What comes next? In our view, the next wave will last until perhaps 2030, with a diversity of new models (like tree of thoughts models), ubiquitous/cheap GPUs, and an inevitable commoditization of LLMs with an accompanying explosion of open source. At the same time, the current era of massive, intermittently-updated models will seem quaint, like mainframe computers. The next generation will be lighter weight and much more specific, a good example of which is Retrieval Augmented Generation (RAG), where the old LLM mainframe becomes mostly a syntax and grammar generator. All the action is local and informed by proprietary data, whether real-time or historical, or both.
To get from here to there a bunch of things have to change. For starters, we need far better tools. For example, our current generation of developer tools are perfectly adapted for a world that no longer exists, and they are mostly being kludged with new features that make them more narrowly useful, rather than redesigned altogether. Without a change in the tooling, we cannot see past recency bias into the kinds of service that might drive explosive productivity growth. We will be trapped in that box of so-so automation.
We also need to stop thinking in such siloed terms about technology. It is possible that, with the right tools, the most explosive growth in flourishing-promoting automation will be in areas other than those where the last few waves played out, that is, outside white-collar office work. For example, there are early signs that, with minor advances, huge gains are possible in life sciences. We are already seeing new drugs and targets, new ways of analyzing cell types and gene expression, and so on. Our blinkers must not prevent us from being open to the idea that true Zoso automation will come mostly in unexpected areas, like biology.
At an even higher level, however, we need to break free from decades of recent thinking about what automation is for. As Acemoglu and Restrepo show in their 2019 paper, the productivity benefits of recent technology-related automation have been declining, with more and more of it being directed at low productivity displacement.
Decades ago, business theorist Michael Hammer made bank promoting the idea of using technology to reengineer society. It didn’t happen, partly because there was no way to do it with then-current technology, but mostly because reengineering became a consultant code word for cost-cutting and layoffs.

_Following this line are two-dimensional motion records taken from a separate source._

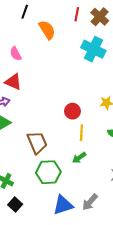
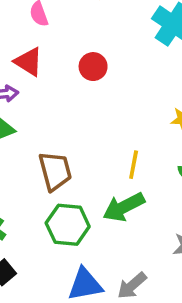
red circle: (72, 111) -> (93, 67), moved
green arrow: (79, 158) -> (124, 207), size x1.6

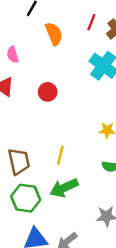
yellow line: (134, 165) -> (60, 155), moved

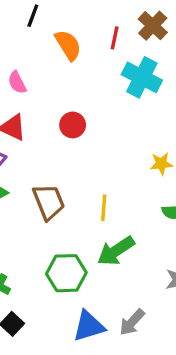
red line: (91, 22) -> (115, 38), moved
brown trapezoid: (19, 161) -> (49, 202), moved

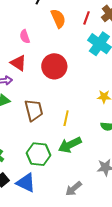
red circle: (73, 125) -> (54, 66), size x1.6
blue triangle: (89, 326) -> (26, 183), moved, turned 35

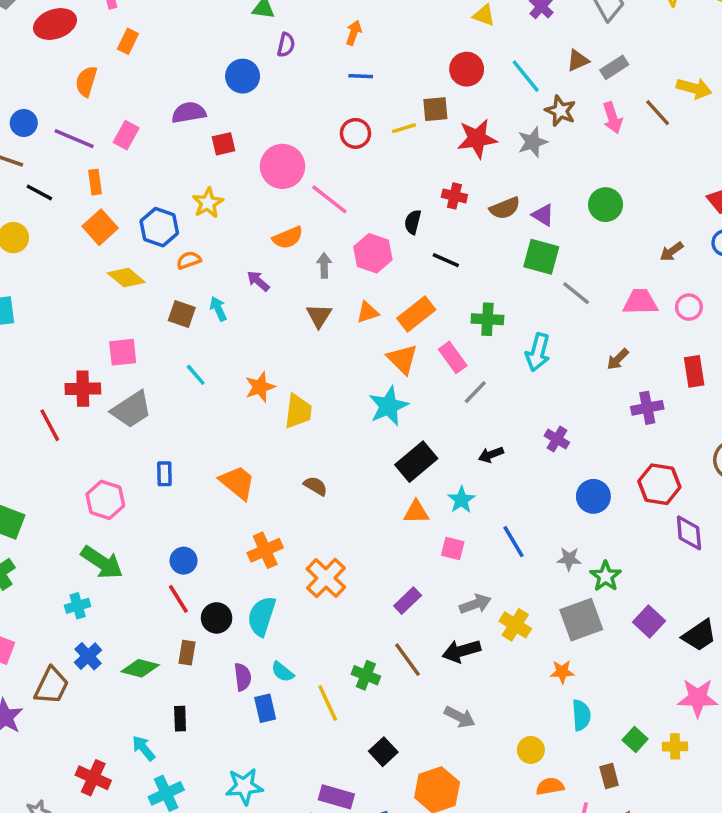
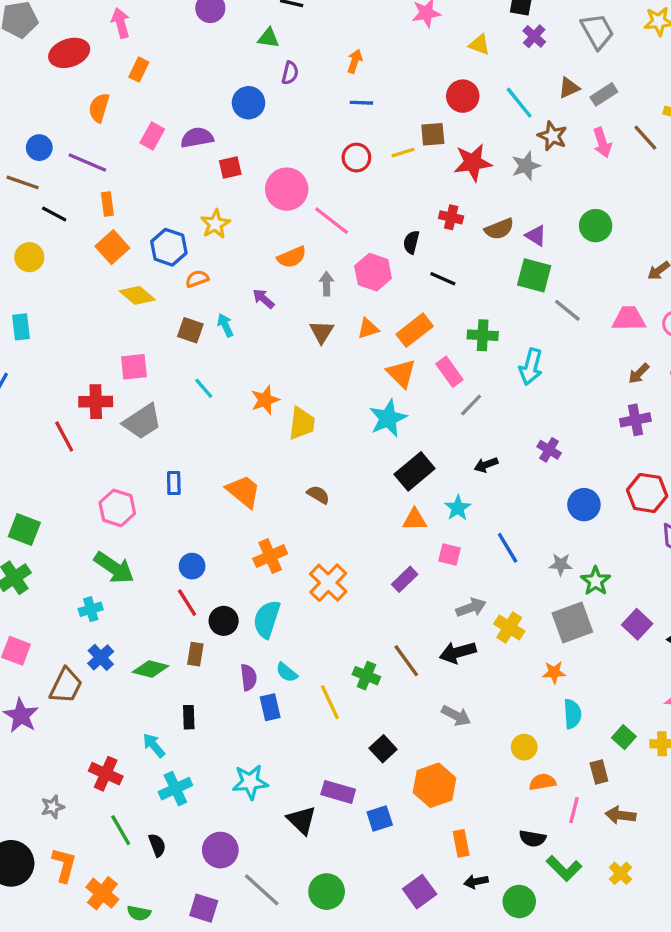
pink rectangle: (126, 135) -> (152, 136), moved
brown arrow: (618, 359) -> (639, 373), moved
purple rectangle: (408, 601) -> (405, 579), moved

This time can be different. By realizing where we are in AI waves, and by recognizing the limits of current technology, we can see why the limits of current LLMs already dictate what, how, and when we automate. Whether we do so will dictate whether this next wave leads to explosive improvements or just incremental so-so automation. We need to look past the limits of current AI technology if we are to break free from the past few decades of so-so automation and compensate for the gravitational forces dragging the U.S. workforce into that wormhole.